→ **Instructions to follow**
In the records below, find the line containing "1) shoe insole [114,562,463,947]" and the line containing "Numbers: x, y, z, sx, sy, sz, roll, pitch, yaw.". Give again exactly those lines and every line between them, omitting the pictures.

→ **Extracted entries**

=== Begin Enclosure ===

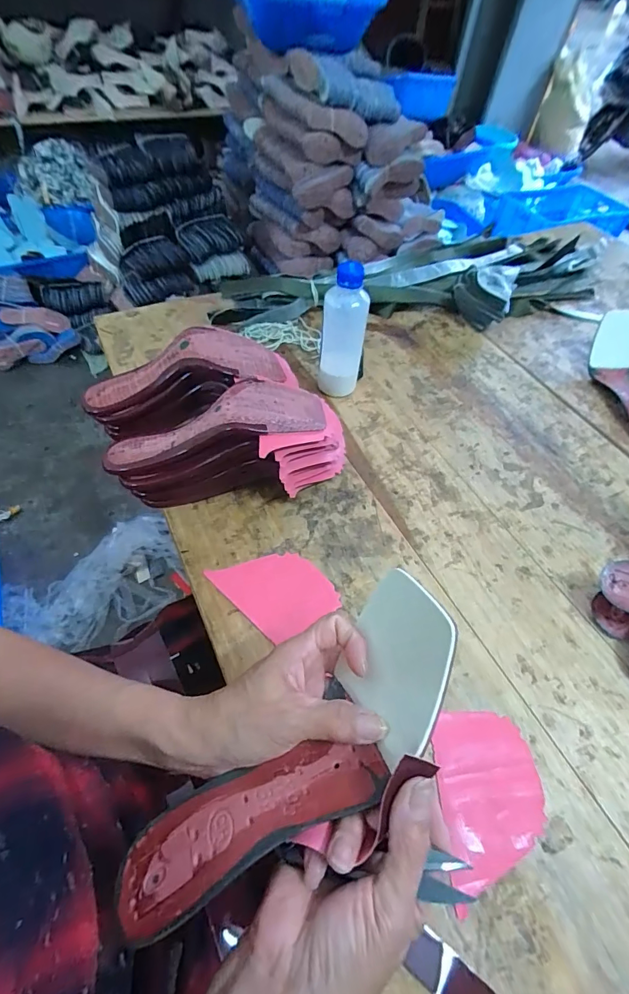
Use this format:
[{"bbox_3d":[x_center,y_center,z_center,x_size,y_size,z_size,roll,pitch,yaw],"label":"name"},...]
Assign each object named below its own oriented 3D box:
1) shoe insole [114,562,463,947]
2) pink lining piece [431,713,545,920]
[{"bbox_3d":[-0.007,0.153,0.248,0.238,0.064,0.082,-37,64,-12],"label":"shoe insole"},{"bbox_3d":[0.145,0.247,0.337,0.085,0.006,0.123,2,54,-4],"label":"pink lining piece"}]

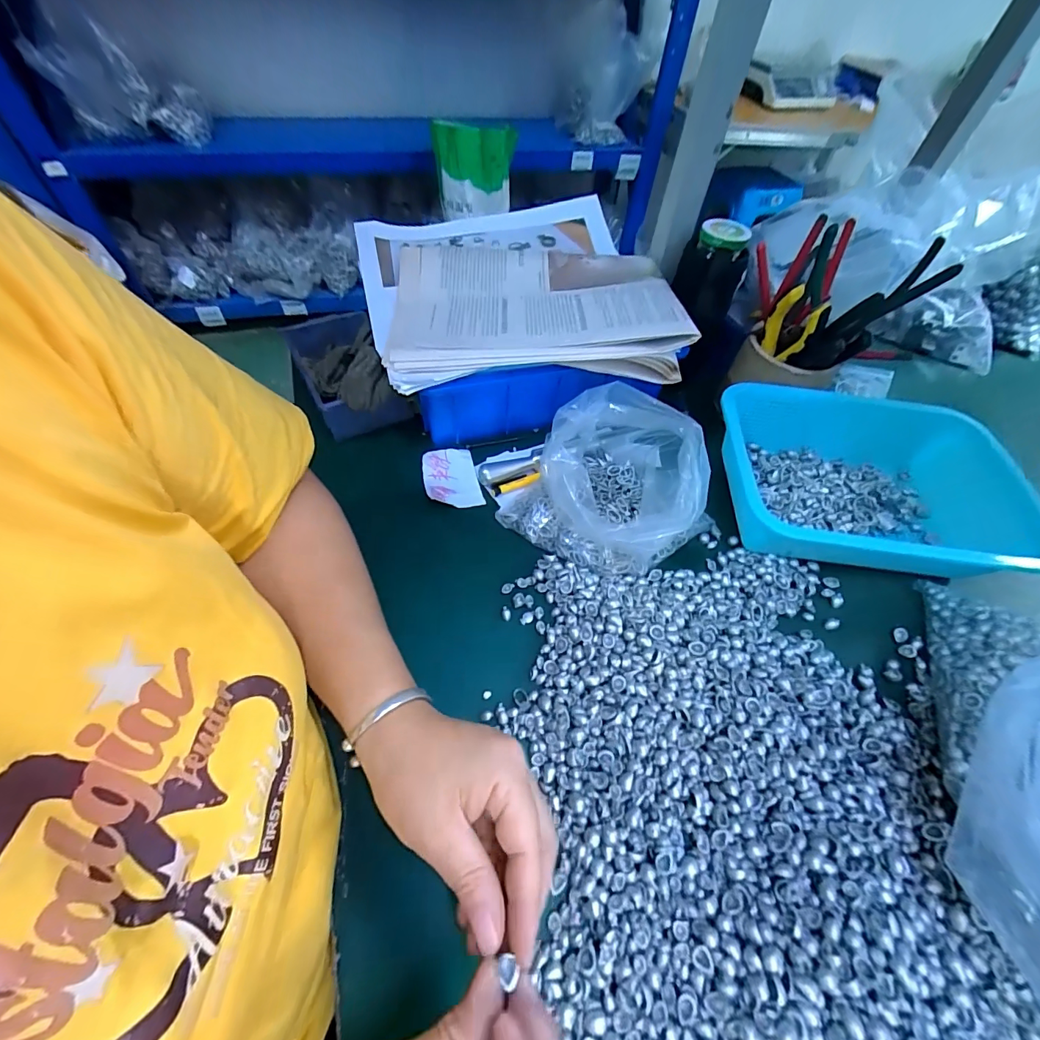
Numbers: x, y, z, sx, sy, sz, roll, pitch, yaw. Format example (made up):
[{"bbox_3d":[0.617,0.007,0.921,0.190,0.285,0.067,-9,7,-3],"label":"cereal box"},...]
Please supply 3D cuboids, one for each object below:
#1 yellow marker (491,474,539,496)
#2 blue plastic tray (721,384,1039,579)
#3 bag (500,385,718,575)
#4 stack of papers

=== End Enclosure ===
=== Begin Enclosure ===

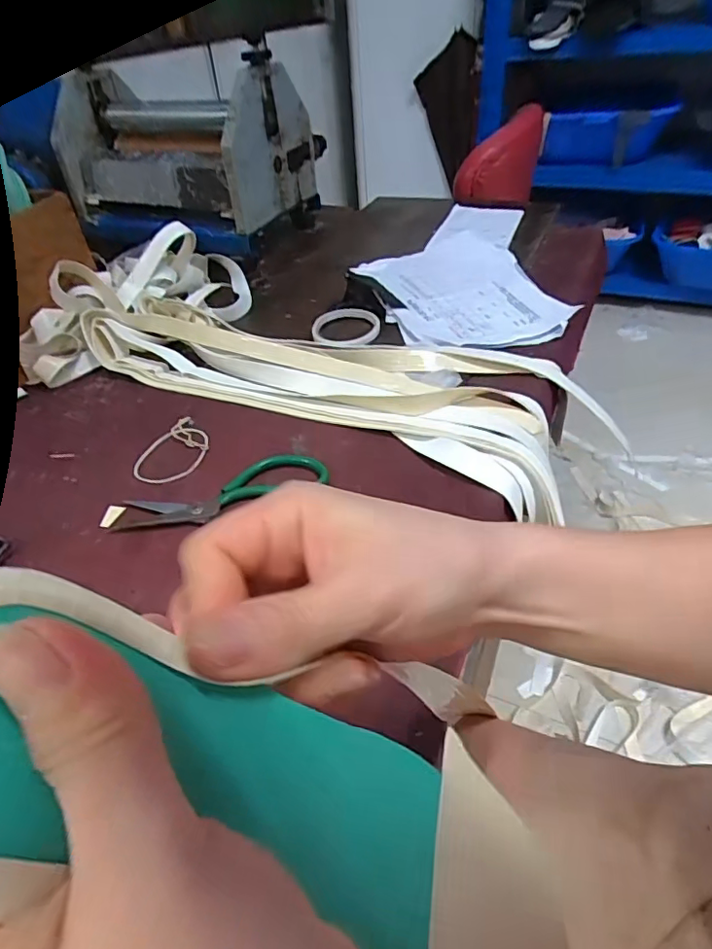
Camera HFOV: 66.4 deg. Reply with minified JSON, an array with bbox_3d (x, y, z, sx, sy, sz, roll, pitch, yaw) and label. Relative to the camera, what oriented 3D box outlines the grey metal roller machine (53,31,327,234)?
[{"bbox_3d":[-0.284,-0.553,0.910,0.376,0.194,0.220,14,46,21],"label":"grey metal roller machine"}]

=== End Enclosure ===

→ **Exercise answer**
1) shoe insole [114,562,463,947]
2) pink lining piece [431,713,545,920]
[{"bbox_3d":[-0.007,0.153,0.248,0.238,0.064,0.082,-37,64,-12],"label":"shoe insole"},{"bbox_3d":[0.145,0.247,0.337,0.085,0.006,0.123,2,54,-4],"label":"pink lining piece"}]

Numbers: x, y, z, sx, sy, sz, roll, pitch, yaw. Format example (made up):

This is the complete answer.